Bayan al-Adawi, 27, a Syrian woman living in Jordan, says that the high cost of living and the difficulty of finding work have bred resentment towards Syrians, pointing out that the jobs available usually involve long hours for little pay. The Jordanian government requires refugees to obtain a work permit in order to work legally in the country. The permit is difficult to acquire, so those who work without it risk arrest or deportation.
Work permits are granted to non-Jordanians under conditions laid out in article 12 of Labour Law No. 8 of 1996, which prohibits non-Jordanians from being employed without the approval of the minister of labour or his deputies. Permits are usually only granted on the condition that the work requires expertise that cannot be found among Jordanian nationals. Most Syrians work for salaries below the 282 dollar minimum monthly wage.
The Arab Women’s Organisation in Zarqa province offers psychological, social and legal services to female Syrian refugees through two centres in the cities of Daleel and Rasefah. These centres attempt to mitigate some of the legal difficulties women face.
Naffaa says that denial of psychological problems is still commonplace, as is a culture of silence because fear of stigmatisation prevents women from talking about social problems like domestic violence. This hampers the assistance that the organisation can offer for overcoming trauma associated with such violence.
Hussam Hamidi, 25, does not believe there are any social obstacles to Syrians integrating into Jordanian society, because of the similarity in culture and traditions of the two peoples, as well as their geographical proximity. What impedes integration, he says, are discriminatory legal practices.
“My mother’s side of the family is Jordanian, which has eased the burden of being away from Syria for three years,” he said. “While I have not felt alienated, I cannot say the same for all Syrians here. My biggest concern currently is to find work.”
The United Nations recently launched a plan to expand humanitarian responses for those affected by the Syrian conflict with a budget of 4.3 billion dollars covering six countries, including 1.2 billion dollars earmarked for Jordan.
Mohammad al-Moumny, the Jordanian minister of media and communication, told a press conference that the amount of aid received by the Jordanian government to deal with the Syrian refugees was not enough, and that if more was not allocated, the shortfall would have to be paid by the government.
“The presence of Syrian refugees creates pressure on different sectors in Jordan, but the government is committed to abiding by international law and accommodating refugees from Syria,” he added.
Syrian journalist Nariman Othman, 27, agreed with Hamidi that having Jordanian relatives eases the sense of alienation.
“I was lucky that I came to Jordan a year-and-a-half ago with my family, since we have relatives here as well as plenty of acquaintances and neighbours who have left Syria to come to Jordan,” she said.
She said she was content to be in this changing environment, and had gravitated towards journalism because the fear of arrest and persecution by the Syrian security forces was no longer present.
“Many of my previous fears have dissipated,” she said. “In the end, we speak the same language and we are culturally similar.
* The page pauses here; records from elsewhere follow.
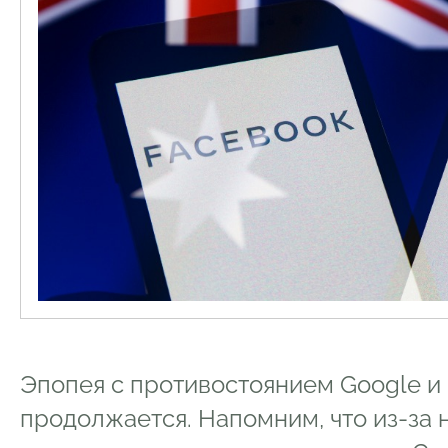
Эпопея с противостоянием Google и
продолжается. Напомним, что из-за 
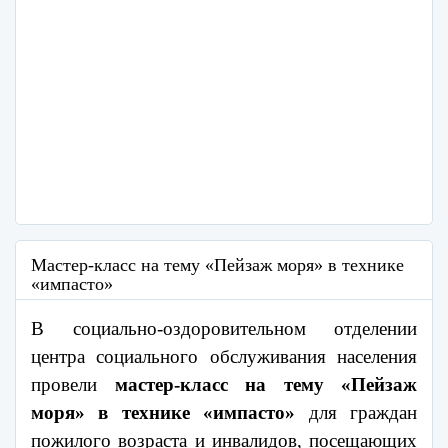
Мастер-класс на тему «Пейзаж моря» в технике
«импасто»
В социально-оздоровительном отделении
центра социального обслуживания населения
провели
мастер-класс на тему «Пейзаж
моря» в технике «импасто»
для граждан
пожилого возраста и инвалидов, посещающих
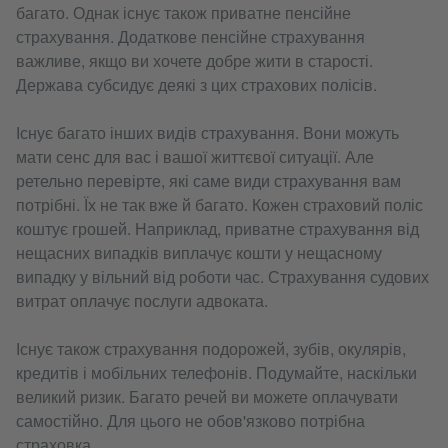
багато. Однак існує також приватне пенсійне
страхування. Додаткове пенсійне страхування
важливе, якщо ви хочете добре жити в старості.
Держава субсидує деякі з цих страхових полісів.
Існує багато інших видів страхування. Вони можуть
мати сенс для вас і вашої життєвої ситуації. Але
ретельно перевірте, які саме види страхування вам
потрібні. Їх не так вже й багато. Кожен страховий поліс
коштує грошей. Наприклад, приватне страхування від
нещасних випадків виплачує кошти у нещасному
випадку у вільний від роботи час. Страхування судових
витрат оплачує послуги адвоката.
Існує також страхування подорожей, зубів, окулярів,
кредитів і мобільних телефонів. Подумайте, наскільки
великий ризик. Багато речей ви можете оплачувати
самостійно. Для цього не обов'язково потрібна
страховка.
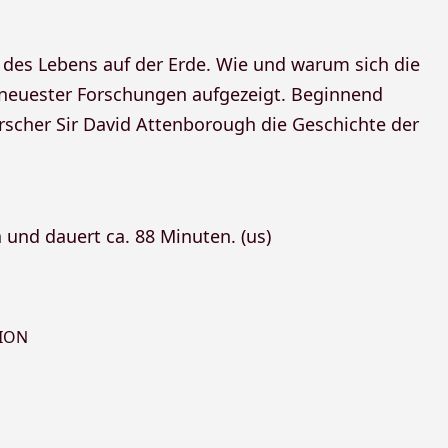
 des Lebens auf der Erde. Wie und warum sich die
 neuester Forschungen aufgezeigt. Beginnend
forscher Sir David Attenborough die Geschichte der
 und dauert ca. 88 Minuten. (us)
ION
While some details may differ, it is similar to regional differences within Syria.”
But Othman admits that like millions of other Syrians, she still misses the feeling of stability.
Sabah Halsa, the director of the Centre for Social Education at the Organisation of East Amman, added that awareness campaigns on refugee rights and the improved distribution of aid, including to some Jordanians, has helped alleviate some of the tensions between Syrians and Jordanians.